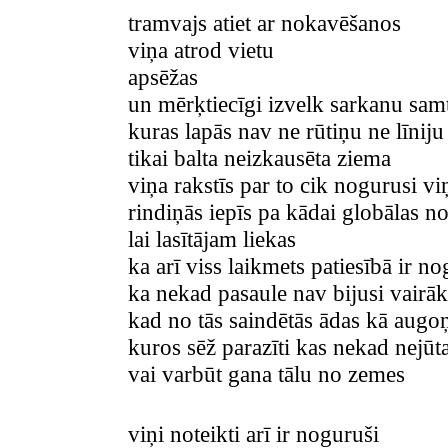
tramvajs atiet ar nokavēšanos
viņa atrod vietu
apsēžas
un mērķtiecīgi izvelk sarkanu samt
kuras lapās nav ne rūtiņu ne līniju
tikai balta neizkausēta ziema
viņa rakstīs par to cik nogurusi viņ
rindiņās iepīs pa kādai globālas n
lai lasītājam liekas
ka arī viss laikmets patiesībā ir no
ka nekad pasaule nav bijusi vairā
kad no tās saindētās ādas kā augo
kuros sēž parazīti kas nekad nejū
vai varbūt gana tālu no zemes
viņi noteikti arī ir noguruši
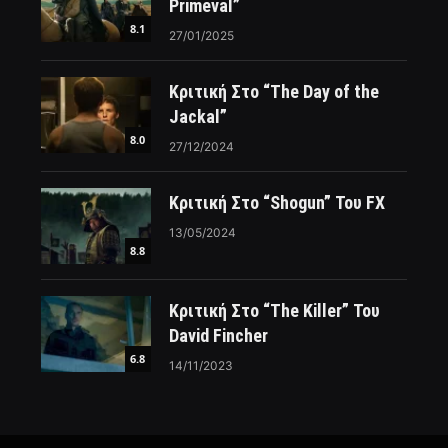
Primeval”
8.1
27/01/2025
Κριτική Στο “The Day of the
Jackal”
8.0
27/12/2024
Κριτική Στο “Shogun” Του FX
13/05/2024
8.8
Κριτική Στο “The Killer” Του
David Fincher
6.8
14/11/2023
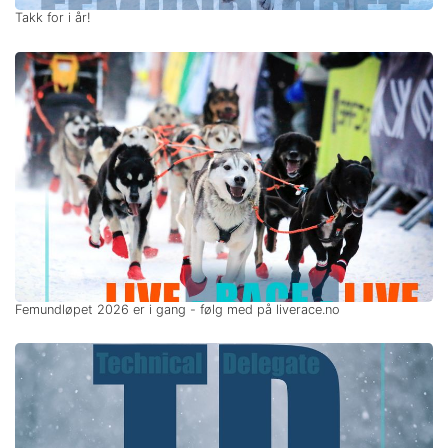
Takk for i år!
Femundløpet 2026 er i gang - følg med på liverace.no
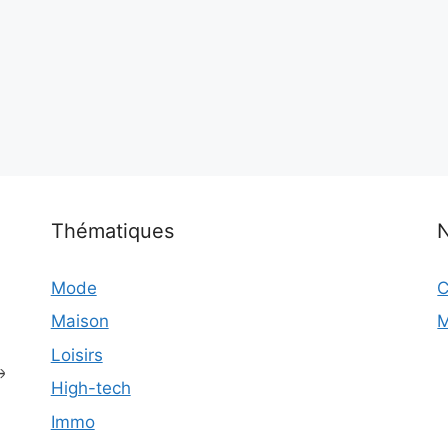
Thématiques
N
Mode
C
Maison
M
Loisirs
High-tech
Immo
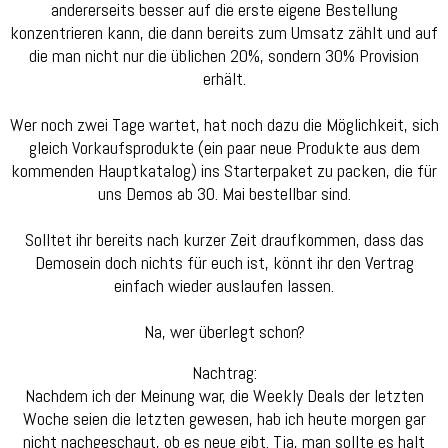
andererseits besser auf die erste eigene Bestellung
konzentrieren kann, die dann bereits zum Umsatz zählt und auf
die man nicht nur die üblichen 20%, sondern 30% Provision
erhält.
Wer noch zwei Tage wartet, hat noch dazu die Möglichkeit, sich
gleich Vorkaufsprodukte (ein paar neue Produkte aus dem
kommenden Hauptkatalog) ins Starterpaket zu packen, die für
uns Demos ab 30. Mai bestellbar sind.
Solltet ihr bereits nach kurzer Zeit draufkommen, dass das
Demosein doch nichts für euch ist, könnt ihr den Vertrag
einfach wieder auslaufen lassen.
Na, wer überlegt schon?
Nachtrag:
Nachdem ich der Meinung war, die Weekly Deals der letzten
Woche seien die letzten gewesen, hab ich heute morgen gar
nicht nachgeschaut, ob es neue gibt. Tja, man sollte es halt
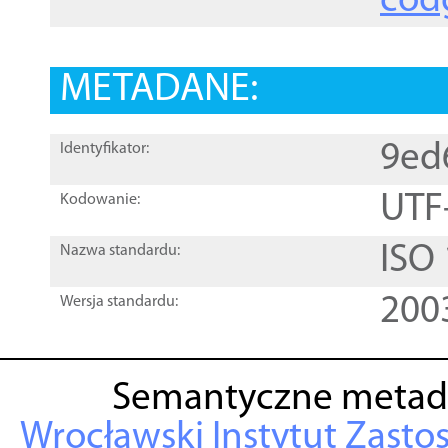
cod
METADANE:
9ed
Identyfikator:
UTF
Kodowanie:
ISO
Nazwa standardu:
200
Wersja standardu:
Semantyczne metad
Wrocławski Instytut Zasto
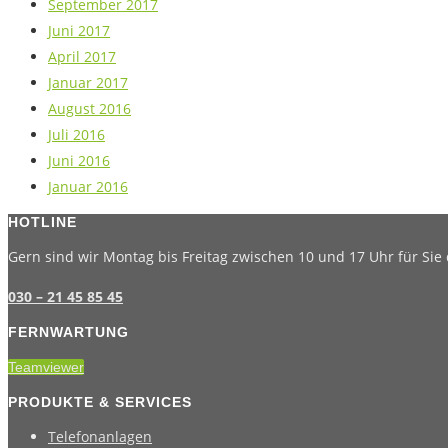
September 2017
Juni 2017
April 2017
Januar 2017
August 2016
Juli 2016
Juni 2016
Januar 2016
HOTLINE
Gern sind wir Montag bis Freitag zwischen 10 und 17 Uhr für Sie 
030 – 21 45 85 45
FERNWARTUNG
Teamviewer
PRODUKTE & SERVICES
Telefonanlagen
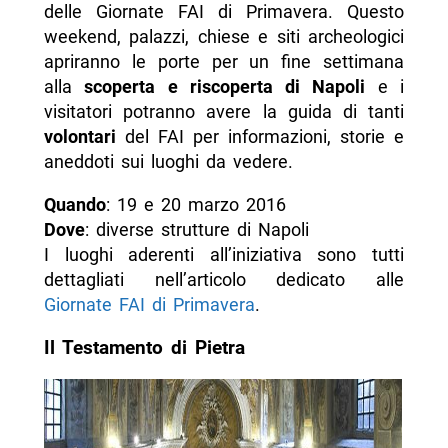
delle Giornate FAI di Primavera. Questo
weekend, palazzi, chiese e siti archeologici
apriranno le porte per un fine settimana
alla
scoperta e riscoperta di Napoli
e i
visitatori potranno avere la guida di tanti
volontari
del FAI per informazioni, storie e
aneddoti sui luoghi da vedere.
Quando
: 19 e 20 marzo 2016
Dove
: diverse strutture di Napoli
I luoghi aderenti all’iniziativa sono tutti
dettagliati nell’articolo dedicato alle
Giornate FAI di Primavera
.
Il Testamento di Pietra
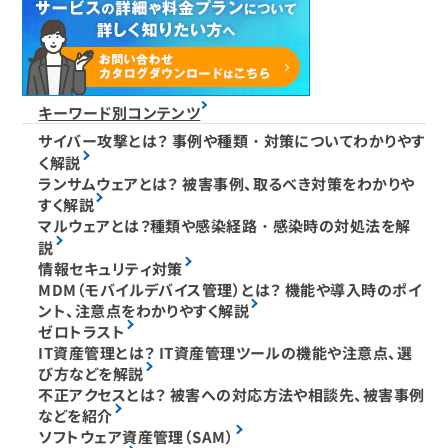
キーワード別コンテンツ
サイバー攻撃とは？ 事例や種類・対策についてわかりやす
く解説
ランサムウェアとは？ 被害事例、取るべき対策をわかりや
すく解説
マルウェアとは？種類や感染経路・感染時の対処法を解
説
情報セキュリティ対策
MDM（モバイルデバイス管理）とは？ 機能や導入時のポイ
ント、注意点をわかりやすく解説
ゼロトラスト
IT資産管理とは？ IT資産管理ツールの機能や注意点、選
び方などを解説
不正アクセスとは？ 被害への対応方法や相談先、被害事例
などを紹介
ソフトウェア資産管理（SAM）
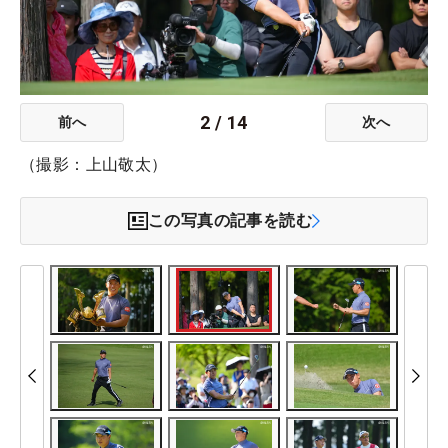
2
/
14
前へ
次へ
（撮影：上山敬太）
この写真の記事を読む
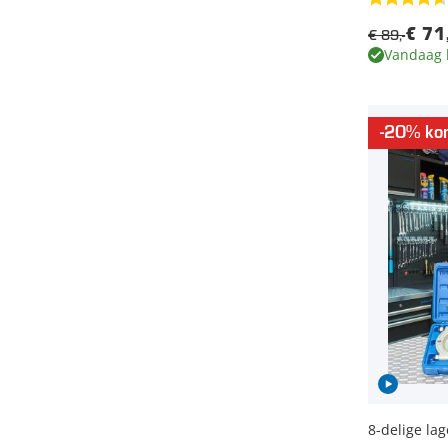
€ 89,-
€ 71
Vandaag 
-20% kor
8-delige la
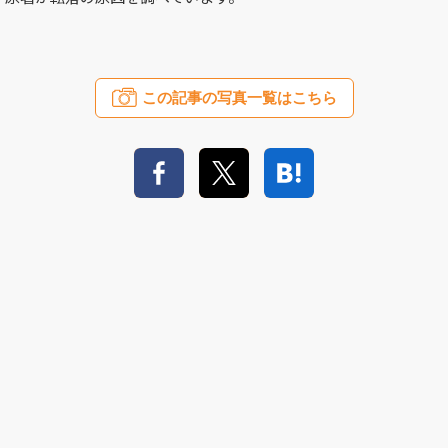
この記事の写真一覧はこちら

════════

> **PROBLEM TO SOLVE**: The result should be every line of the material that contains the word "Napoli", so copy those lines.

> **ANSWER SPACE**:
scoperta e riscoperta di Napoli
: diverse strutture di Napoli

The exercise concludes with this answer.